On the demand side, patriarchal gender norms limit interaction and networks with male deputies. Afrobarometer data suggest women are less likely to contact members: 11.7 percent of Moroccan men, compared to 3.5 percent of women (p<.000) and 2.2 percent of Algerian men, compared to 1.7 percent of Algerian women (p<.533) had contacted a member in the previous year. According to the Arab Barometer, 56.6 percent of men and 43.4 percent of women used wasta during the last five years.
Where patriarchal structures and norms are robust and services distributed via informal networks, males have substantial advantages accumulating homosocial capital, succeeding in elections, and accessing services through clientelistic networks. Quotas of more than 50 percent of seats would be needed to achieve parity — 50 percent of requests provided to females — as long as women as less mobilized electorally and have fewer resources.
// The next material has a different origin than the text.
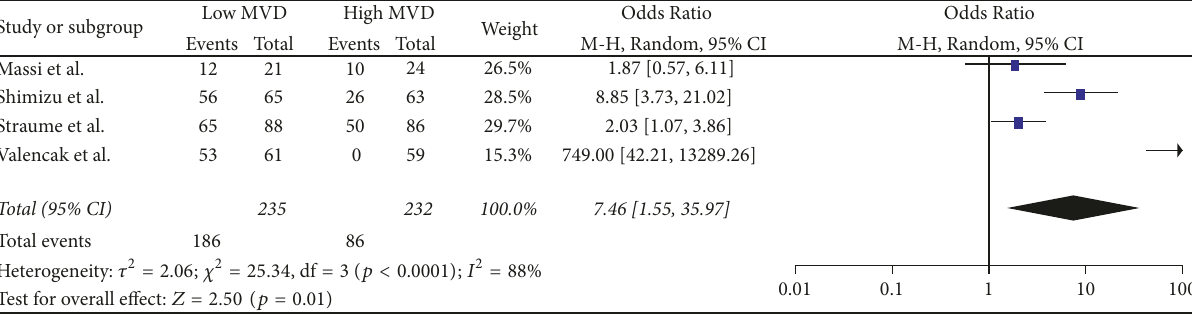
Figure 10: 60 months’ disease-free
The results also show that economic and political context shapes the size of the gender gap. Algeria’s military-backed regime and oil economy excludes women from political and economic networks to a greater extent than Morocco’s oil-poor economy and monarchical regime. Quota design also affects the size of mandates: reserved seat quotas, implemented in Morocco, led to a larger impact of quotas on service provision to women than party list quotas, implemented in Algeria.
This study provides compelling evidence across two quota designs — reserved seat and party candidate — that quotas create mandates to serve women and increase gender equity in access to services. The findings are applicable to authoritarian regimes and patriarchal societies worldwide, such as Pakistan, Mali and Yemen, but illustrate that quota design, oil and regime type affect the size of gender gaps and mandate effects.
The study also has implications for the United States and other Western countries, where men still hold most leadership positions, including 95 percent of posts as CEO in S &P 500 companies and more than 80 percent of seats in Congress. Even as social attitudes become more accepting of gender equality, the preponderance of males in positions of power creates structural conditions that perpetuate women’s exclusion. Since, as a starting point, males enjoy more resources — and because men and women tend to develop more effective networks with others of the same gender — without quotas, whether legally enforced or voluntary, the lack of women in leadership will remain a stubborn and difficult problem to change.
Lindsay J. Benstead is an assistant professor of political science at the Mark O. Hatfield School of Government, Portland State University and contributing scholar in the Women’s Rights in the Middle East Program, James A. Baker III Institute for Public Policy, Rice University.